En muchas PTAR, la aireación es el componente que más pesa en la factura eléctrica. Optimizarla es una de las maneras más directas de mejorar el tratamiento de aguas residuales sin cambiar toda la planta. El objetivo no es “meter más aire”, sino meter el aire correcto, en el momento correcto, con el equipo correcto.

El primer paso es revisar el estado de difusores y líneas. Difusores sucios o con incrustaciones requieren más presión para entregar el mismo oxígeno; eso obliga al soplador a trabajar más, consumiendo más energía. Un programa de limpieza y revisión periódica suele dar mejoras rápidas.
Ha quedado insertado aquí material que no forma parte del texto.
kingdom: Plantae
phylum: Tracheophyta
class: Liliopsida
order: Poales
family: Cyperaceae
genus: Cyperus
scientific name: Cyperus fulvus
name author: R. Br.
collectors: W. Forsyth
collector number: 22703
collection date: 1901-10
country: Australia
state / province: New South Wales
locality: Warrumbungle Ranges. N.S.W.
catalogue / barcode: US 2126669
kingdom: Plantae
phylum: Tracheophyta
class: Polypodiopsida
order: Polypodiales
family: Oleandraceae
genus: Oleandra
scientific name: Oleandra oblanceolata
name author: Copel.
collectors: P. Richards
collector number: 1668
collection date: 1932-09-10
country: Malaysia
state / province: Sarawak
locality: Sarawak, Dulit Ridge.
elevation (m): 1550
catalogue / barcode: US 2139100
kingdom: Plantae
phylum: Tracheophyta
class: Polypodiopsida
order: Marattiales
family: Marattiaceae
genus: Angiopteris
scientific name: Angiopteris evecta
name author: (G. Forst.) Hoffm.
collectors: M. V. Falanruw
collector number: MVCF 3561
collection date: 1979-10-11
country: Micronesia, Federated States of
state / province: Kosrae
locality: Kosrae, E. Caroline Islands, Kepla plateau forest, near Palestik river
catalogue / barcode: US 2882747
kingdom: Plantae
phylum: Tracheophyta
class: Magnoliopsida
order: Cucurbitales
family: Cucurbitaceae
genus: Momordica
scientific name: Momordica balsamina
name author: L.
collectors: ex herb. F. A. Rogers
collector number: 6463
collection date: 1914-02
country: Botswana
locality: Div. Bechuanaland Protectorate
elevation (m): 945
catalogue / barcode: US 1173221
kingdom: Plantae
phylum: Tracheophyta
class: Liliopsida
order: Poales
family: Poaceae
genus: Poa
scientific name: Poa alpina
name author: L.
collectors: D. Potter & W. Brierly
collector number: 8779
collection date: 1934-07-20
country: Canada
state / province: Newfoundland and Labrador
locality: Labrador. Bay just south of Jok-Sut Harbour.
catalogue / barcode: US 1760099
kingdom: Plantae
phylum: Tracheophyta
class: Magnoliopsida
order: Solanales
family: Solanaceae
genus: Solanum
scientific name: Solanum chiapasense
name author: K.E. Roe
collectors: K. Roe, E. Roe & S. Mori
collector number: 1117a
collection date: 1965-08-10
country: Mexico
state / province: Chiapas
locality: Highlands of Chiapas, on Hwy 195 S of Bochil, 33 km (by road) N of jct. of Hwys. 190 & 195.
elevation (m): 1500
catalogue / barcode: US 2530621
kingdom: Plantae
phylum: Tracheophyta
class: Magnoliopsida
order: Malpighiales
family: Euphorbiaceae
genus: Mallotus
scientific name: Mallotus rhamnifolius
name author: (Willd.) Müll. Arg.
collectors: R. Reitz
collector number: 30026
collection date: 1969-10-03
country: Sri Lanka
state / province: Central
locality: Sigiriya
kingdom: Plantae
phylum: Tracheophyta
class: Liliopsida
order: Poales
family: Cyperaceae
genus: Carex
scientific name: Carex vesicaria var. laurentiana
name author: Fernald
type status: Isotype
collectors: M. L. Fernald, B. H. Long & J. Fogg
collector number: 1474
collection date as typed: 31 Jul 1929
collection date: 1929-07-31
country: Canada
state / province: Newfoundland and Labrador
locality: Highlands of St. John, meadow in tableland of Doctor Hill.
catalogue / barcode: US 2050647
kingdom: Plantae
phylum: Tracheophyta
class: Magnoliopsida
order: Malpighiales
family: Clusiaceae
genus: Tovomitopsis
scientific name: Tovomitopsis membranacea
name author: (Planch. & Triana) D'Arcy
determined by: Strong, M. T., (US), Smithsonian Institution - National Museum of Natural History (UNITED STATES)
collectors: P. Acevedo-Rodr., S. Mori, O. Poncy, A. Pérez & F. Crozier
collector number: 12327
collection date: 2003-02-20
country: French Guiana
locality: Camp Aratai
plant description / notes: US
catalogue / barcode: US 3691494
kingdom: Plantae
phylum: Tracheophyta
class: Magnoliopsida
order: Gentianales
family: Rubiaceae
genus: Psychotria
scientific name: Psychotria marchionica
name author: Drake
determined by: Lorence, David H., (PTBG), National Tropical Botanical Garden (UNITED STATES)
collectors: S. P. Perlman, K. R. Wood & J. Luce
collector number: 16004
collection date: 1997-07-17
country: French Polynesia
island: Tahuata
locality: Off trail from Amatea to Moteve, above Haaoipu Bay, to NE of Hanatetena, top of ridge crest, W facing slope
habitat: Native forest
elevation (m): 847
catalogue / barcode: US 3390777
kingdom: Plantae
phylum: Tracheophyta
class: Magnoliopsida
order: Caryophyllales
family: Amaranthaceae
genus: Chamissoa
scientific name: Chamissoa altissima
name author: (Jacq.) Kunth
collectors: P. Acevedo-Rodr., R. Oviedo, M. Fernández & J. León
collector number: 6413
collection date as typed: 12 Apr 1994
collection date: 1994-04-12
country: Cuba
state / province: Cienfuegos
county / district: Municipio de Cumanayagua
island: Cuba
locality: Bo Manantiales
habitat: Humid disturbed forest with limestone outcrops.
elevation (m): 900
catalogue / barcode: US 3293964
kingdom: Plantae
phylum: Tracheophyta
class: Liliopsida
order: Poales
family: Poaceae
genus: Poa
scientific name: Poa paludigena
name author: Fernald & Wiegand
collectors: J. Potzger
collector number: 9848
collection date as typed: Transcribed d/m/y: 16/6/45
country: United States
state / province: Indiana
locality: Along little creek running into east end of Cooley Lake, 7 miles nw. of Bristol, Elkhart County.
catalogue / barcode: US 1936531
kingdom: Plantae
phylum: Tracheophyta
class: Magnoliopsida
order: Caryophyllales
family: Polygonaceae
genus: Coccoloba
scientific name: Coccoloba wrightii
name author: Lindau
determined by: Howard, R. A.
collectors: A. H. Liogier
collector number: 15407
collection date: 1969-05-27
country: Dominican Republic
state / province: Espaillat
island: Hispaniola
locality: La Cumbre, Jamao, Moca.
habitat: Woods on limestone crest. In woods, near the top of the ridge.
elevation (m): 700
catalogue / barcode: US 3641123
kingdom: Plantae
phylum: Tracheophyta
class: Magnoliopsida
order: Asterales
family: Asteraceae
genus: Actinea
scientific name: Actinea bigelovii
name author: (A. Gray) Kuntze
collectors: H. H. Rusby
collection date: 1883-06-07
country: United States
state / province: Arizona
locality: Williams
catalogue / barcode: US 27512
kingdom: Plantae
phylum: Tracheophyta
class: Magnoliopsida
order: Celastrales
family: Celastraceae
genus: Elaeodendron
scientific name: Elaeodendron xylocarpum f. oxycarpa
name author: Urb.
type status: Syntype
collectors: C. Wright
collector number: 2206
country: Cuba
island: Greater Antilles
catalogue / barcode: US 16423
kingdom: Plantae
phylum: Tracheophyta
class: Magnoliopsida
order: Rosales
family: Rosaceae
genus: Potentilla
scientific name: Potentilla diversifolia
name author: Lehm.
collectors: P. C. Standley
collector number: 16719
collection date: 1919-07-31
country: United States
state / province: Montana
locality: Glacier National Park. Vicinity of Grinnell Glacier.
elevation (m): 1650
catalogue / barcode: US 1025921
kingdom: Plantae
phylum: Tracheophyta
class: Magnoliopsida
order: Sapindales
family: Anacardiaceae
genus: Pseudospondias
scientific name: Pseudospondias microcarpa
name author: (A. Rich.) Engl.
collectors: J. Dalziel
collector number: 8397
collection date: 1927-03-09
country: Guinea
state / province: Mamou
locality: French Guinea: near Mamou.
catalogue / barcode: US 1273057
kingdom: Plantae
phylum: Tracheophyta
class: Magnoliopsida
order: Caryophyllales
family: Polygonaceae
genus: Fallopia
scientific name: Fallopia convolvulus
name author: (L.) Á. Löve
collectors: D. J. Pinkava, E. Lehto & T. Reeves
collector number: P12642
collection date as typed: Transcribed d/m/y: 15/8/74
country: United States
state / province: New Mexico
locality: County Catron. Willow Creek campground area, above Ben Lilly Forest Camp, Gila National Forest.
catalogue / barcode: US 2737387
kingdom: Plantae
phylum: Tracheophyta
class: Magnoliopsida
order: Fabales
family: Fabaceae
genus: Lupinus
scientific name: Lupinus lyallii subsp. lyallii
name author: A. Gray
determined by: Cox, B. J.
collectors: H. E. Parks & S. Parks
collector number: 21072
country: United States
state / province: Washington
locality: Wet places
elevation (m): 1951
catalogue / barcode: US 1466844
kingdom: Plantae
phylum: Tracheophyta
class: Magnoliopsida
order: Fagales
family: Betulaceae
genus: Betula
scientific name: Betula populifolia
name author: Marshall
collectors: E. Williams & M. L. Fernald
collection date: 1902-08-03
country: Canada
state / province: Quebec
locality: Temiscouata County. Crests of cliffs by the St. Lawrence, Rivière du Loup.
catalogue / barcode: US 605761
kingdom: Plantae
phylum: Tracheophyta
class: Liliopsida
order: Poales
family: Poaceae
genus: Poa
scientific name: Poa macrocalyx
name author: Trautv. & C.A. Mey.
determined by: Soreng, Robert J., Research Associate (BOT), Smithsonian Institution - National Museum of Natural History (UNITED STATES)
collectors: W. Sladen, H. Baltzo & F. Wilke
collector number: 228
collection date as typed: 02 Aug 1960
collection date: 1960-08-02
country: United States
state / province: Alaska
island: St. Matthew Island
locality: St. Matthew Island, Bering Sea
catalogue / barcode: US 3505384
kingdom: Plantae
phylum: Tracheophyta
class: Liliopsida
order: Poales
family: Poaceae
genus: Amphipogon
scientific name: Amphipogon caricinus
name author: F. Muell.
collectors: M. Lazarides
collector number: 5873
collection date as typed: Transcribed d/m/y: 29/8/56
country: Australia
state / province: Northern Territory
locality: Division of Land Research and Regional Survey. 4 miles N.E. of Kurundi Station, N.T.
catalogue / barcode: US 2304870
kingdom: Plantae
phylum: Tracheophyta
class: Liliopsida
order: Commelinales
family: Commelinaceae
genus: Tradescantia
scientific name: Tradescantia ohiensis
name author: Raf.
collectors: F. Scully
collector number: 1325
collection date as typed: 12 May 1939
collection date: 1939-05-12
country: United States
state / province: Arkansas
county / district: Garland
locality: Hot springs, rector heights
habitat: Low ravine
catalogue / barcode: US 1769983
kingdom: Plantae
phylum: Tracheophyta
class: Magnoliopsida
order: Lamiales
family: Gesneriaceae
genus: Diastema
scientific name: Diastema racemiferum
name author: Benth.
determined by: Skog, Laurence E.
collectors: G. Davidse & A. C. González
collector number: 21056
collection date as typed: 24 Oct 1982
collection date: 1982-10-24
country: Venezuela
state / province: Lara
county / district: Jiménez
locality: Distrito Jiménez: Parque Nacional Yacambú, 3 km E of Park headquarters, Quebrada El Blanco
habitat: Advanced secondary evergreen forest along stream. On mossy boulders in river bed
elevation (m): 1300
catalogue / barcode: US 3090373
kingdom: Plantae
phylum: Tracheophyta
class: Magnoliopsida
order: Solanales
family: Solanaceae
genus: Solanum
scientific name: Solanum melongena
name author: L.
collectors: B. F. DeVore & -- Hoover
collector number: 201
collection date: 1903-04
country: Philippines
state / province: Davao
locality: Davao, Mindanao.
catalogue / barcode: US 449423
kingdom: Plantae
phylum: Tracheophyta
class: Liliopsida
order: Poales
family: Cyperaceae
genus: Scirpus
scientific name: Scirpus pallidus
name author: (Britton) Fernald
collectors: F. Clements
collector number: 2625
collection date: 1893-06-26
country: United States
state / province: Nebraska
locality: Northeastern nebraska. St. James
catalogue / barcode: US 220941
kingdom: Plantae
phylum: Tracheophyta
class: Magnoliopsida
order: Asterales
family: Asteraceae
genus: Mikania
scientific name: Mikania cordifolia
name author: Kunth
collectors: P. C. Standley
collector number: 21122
Segundo: evita operar con “setpoints fijos” cuando tu carga cambia por horarios o temporadas. Si el caudal y la carga suben y bajan, la aireación debería acompañar. Aquí ayuda un control básico: medir caudal y pH, registrar patrones y ajustar horarios. Muchas plantas se sobreactúan por miedo: airean al máximo “por si acaso”, lo cual estabiliza, pero cuesta caro.

Tercero: revisa el soplador. Vibraciones, ruidos anormales o calentamiento pueden indicar desgaste. Un soplador en mal estado no solo consume más; también aumenta el riesgo de paro. Si el soplador se detiene, el proceso biológico puede perder estabilidad y el olor aparece rápido.

Cuarto: protege la etapa biológica con buen pretratamiento. Si entran grasas y sólidos, la transferencia de oxígeno cae y necesitas más aire para compensar. En otras palabras: un pretratamiento descuidado “encarece” la aireación.

Optimizar aireación no es solo ahorro; es estabilidad. Cuando el oxígeno es adecuado, el proceso degrada mejor, el lodo se comporta mejor y el efluente es más consistente.

¿Por qué la aireación consume tanto? Por sopladores trabajando más de lo necesario o con baja eficiencia.

¿Cómo sé si está mal? Olor, espuma, efluente inestable y consumo eléctrico alto.

¿Qué mejora más rápido? Limpieza de difusores, ajuste de horarios y control por carga.